Listening to The Video Game History Hour podcast made me think more about game preservation. Specifically, the issues of preserving mobile games for smart devices. Gacha games are difficult to fully preserve unless the developers choose to make offline versions, usually leaving players to archive assets on their own. Stand-alone mobile games are also tricky; due to Apple and Android operating systems receiving regular upgrades, it becomes difficult over time for developers to maintain their games. As a result, many devs will simply opt to delist their games. To make matters more complicated, iOS being such a closed operating system means that emulation is difficult, and obtaining exclusive games that are delisted requires sideloading methods. The frustrations of fleeting digital media ownership on top of everything is a conversation for another day, but it’s the unfortunate cherry on a shit sundae. For example, one of the games I remembered was one that I legally own but can no longer access since it was a) delisted and b) I no longer own an Apple device with an old enough version of iOS to even play it. With so many mobile games available on smart devices, I wanted to examine a couple of games from the early 2010’s that received ports to other consoles, and one more that didn’t/hasn’t been ported, and why that is concerning.
Chaos Rings are a series of turn-based RPGs published by Square Enix around the early 2010’s for mobile devices and later ported to the PS Vita. The games were developed by Media.Vision, who originally worked on the Wild Arms series and later Valkyria Chronicles entries. The first Chaos Rings game involves a group of couples forced into a death tournament by a menacing entity. Of course, things are not as simple as they seem, and the game’s plot is later revealed to be the more complicated plannings of a higher being.

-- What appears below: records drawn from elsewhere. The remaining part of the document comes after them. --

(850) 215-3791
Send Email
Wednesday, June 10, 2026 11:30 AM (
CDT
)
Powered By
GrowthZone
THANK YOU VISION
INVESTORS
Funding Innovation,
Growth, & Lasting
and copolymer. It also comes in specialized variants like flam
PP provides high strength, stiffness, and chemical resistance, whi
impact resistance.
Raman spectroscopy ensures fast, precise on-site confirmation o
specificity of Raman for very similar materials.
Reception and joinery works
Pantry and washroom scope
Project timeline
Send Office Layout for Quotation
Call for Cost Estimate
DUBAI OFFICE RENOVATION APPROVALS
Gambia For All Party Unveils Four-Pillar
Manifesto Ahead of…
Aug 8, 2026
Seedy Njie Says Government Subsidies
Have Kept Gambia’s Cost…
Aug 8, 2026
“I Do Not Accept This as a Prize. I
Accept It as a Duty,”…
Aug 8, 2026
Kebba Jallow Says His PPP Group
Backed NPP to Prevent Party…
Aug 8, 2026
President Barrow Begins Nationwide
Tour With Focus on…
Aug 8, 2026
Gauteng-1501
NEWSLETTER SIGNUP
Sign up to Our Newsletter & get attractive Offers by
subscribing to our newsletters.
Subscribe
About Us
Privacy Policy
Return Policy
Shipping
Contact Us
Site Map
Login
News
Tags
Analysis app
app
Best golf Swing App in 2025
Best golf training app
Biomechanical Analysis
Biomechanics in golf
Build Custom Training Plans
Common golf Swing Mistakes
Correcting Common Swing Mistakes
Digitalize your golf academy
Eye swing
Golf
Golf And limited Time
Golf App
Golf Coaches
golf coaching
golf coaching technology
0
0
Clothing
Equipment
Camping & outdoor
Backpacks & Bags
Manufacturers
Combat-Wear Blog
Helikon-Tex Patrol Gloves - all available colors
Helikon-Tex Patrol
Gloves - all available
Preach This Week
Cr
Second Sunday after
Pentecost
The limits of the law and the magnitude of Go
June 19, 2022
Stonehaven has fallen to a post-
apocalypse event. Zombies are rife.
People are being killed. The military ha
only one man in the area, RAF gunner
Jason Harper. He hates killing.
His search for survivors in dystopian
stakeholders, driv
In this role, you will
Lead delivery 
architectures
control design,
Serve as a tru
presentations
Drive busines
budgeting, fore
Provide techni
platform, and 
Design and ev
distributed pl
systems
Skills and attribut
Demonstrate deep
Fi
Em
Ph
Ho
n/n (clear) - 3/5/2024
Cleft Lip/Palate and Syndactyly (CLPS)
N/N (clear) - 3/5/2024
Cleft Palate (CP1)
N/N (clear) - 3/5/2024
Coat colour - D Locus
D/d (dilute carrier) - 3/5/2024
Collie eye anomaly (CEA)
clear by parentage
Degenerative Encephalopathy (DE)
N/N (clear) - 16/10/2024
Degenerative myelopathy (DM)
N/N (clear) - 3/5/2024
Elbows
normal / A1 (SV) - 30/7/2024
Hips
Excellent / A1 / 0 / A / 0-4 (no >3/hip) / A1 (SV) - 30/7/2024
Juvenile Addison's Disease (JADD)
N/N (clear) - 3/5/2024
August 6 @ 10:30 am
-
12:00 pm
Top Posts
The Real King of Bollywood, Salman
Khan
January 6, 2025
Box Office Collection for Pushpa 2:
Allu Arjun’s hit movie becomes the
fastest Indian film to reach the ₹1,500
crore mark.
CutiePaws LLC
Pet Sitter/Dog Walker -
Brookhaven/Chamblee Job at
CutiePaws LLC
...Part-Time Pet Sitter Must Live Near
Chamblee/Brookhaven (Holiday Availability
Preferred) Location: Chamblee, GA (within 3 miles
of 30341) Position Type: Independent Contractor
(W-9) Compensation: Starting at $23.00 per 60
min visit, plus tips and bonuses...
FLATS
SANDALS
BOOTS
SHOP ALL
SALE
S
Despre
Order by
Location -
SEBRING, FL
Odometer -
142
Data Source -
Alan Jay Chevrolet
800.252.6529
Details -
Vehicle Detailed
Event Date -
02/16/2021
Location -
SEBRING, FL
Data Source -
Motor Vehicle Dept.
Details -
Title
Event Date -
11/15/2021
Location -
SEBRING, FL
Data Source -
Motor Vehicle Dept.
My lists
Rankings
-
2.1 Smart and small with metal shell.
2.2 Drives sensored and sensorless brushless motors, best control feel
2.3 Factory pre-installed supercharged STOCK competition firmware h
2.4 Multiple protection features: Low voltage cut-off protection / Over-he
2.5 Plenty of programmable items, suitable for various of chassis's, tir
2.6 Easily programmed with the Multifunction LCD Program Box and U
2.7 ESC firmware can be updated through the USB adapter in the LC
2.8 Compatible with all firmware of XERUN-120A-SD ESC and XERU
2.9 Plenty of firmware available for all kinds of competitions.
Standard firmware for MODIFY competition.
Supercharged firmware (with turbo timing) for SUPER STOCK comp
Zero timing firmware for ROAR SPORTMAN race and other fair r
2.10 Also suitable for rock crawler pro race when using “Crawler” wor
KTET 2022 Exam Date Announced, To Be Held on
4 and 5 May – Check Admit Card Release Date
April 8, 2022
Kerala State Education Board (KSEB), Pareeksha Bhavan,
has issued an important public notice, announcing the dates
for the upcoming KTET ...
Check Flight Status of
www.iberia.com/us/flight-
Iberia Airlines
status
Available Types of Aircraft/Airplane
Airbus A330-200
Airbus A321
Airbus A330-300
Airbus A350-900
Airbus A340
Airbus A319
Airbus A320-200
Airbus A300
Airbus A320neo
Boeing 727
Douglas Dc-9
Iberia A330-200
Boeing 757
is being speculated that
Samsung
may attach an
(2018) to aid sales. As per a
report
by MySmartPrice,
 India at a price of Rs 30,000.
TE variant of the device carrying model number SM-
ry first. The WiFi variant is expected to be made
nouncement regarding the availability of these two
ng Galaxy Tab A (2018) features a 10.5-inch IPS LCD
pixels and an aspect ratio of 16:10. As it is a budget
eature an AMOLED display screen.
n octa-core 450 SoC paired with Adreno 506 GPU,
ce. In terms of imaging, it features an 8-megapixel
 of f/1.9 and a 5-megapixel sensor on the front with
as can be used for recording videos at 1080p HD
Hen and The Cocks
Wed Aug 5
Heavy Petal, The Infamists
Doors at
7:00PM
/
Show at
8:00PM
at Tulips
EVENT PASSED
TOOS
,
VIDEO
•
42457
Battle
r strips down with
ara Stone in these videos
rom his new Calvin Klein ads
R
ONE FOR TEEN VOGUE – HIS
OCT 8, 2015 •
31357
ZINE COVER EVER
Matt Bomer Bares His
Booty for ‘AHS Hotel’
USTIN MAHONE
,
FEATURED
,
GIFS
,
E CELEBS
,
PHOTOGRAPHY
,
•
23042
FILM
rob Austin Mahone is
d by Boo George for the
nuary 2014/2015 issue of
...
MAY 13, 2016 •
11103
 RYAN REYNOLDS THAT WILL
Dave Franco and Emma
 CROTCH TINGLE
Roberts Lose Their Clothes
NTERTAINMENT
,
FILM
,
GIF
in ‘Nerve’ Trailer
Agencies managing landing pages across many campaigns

Chaos Rings I is interesting from a technical and mechanical standpoint. The series l is a genuine effort from Square Enix to create fully realized JRPGs for mobile devices, with design nods to old-school JRPGs balanced out with accessible mechanics for more casual gameplay. For example, the first three games utilize 3D models on top of pre-rendered backgrounds, evoking the feel from PS1 Final Fantasy games. The first game allows players to set the levels of enemies in each area, which allows for easier exploration and the ability to grind levels more easily. In combat, the couples can function as either independent entities or pair up; pairing up allows for more damage done in a single turn but both characters will receive damage at the same time if attacked. Both characters can also learn and equip various skills from “genes” that can be obtained by defeating enemies.